Requirement 1
According to the drug policy comments below, why should the bill's diversion language be adjusted to allow pre-booking diversion? Answer in one to three sentences.
Requirement 2
Answer these questions using the drug policy comments below:
(a) Which agency should the bill require to develop a comprehensive statewide prevention plan?
(b) Which statutes are named as the model for a progression of measures for drug crimes?
(c) Which decision does the state need sufficient funding to respond to?
Top of Text for analysis
Simple drug possession should be handled as a public health problem and not as a legal problem.  Although some individuals may need treatment many do not.  The bill should be revised to allow personalized action in order to ensure treatment placement is available for those individuals that need it.  In addition, it is recommended that the bill is amended to require the Health Care Authority to:  (1) develop a comprehensive statewide prevention plan; and (2) administer local community coalition prevention grants.  Treatment is not an intervention, but a service provided after the fact when a person and their family has already suffered from the results of addiction.  This Legislature must ensure that prevention, intervention, and recovery services are available in communities, and that law enforcement officers are empowered to make meaningful responses to the presence of controlled substances in our communities.
 
It is appreciated that a uniform drug policy has been crafted for the state; however, criminalizing drug possession by young people is likely to be applied in a racially skewed way.  It is recommended that criminal penalties not be reinstituted for young people.  However, to the extent that drug possession remains a crime, the diversion language in the bill needs to be adjusted to allow for pre-booking diversion to help alleviate some of the court costs and capacity concerns.  In addition, like the felony driving under the influence statutes, it is recommended that a progression of measures for drug crimes be made resulting in possible fourth and subsequent offenses being penalized as felony offenses.  Lastly, it is imperative that the state provides sufficient funding to respond to the State v. Blake decision for not only court costs but to also help in providing legal financial obligation refunds.
Bottom of Text for analysis
Top of Material provided
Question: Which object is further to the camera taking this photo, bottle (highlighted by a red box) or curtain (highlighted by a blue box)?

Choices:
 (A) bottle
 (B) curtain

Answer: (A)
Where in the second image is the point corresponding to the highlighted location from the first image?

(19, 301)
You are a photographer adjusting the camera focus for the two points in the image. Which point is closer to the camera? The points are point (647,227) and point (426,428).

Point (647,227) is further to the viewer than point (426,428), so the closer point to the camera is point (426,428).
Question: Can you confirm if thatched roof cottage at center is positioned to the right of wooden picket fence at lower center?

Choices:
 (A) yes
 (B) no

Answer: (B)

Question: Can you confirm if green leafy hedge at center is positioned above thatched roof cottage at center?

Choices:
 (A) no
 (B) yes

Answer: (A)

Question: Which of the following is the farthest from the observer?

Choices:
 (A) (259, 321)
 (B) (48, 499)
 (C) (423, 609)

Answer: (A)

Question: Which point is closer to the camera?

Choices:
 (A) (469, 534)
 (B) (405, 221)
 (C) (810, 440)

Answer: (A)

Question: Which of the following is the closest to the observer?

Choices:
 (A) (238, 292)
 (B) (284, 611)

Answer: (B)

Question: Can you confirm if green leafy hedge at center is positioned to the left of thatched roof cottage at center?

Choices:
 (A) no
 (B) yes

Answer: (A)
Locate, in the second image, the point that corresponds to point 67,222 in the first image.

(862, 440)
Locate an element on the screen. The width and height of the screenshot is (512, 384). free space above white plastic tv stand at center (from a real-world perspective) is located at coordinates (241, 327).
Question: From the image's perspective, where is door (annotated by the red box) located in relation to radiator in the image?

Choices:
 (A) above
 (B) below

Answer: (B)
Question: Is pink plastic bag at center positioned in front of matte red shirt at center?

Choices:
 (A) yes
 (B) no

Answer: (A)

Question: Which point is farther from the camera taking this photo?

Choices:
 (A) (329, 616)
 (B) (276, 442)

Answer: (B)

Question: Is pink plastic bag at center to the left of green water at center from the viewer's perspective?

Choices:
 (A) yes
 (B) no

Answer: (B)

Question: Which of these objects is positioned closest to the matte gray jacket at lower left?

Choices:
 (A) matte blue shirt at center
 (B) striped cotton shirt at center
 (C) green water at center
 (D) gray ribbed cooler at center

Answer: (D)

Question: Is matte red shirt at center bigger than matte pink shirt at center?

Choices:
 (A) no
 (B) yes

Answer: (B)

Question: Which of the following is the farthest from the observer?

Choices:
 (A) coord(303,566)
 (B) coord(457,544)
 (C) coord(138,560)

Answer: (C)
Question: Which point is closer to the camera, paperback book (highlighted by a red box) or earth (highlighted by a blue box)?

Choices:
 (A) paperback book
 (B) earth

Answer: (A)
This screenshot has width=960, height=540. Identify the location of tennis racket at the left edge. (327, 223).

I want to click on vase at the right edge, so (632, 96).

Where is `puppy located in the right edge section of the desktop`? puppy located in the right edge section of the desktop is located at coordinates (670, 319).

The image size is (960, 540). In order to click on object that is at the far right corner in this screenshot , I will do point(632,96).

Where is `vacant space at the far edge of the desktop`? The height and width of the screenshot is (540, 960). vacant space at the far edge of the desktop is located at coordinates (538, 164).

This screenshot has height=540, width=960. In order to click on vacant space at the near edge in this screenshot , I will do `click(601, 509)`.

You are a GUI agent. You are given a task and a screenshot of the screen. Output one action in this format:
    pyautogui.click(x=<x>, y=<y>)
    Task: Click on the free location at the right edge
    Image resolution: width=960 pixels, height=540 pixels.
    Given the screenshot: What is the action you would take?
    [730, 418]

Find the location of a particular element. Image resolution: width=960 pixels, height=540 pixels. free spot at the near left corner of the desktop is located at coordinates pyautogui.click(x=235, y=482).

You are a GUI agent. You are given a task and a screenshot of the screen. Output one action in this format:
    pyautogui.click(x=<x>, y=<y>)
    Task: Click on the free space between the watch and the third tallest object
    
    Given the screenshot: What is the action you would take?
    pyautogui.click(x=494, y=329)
Bottom of Material provided
Problem solution 1
The comments say pre-booking diversion would help relieve some of the court costs and capacity concerns. This adjustment is recommended to the extent that drug possession remains a crime.

Problem solution 2
(a) The Health Care Authority.
(b) The felony driving under the influence statutes.
(c) The State v. Blake decision.